What the task requires: Retype every one of the rows below word for word, leaving out the pictures.

[Rendered chart images]
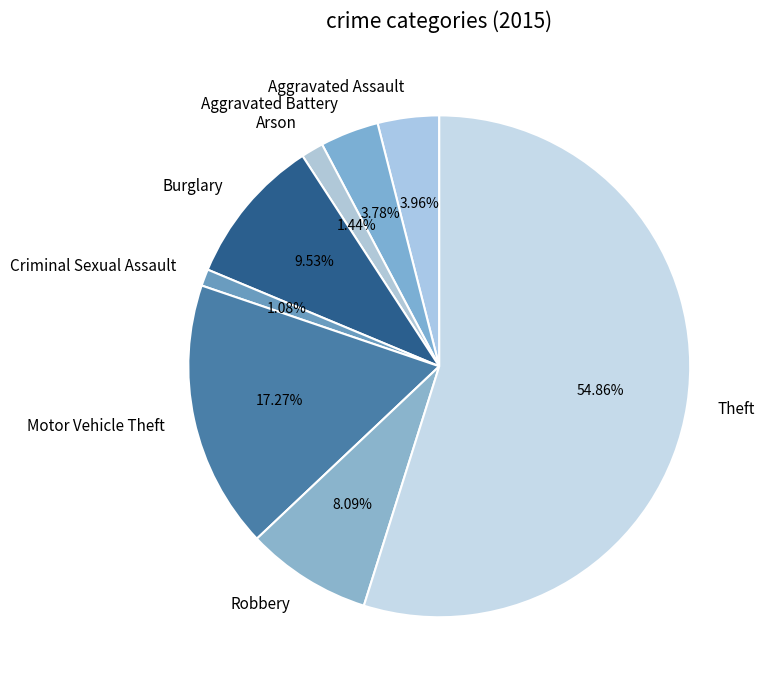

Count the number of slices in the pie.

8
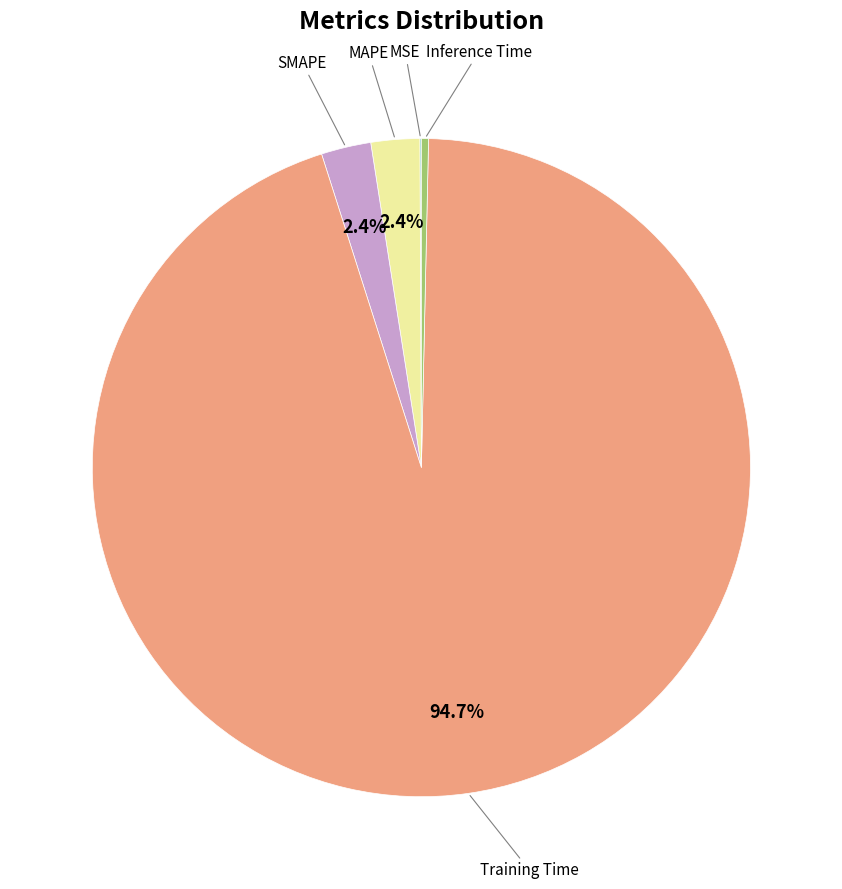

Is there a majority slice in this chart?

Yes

Answer section:
Count the number of slices in the pie.

8

Is there a majority slice in this chart?

Yes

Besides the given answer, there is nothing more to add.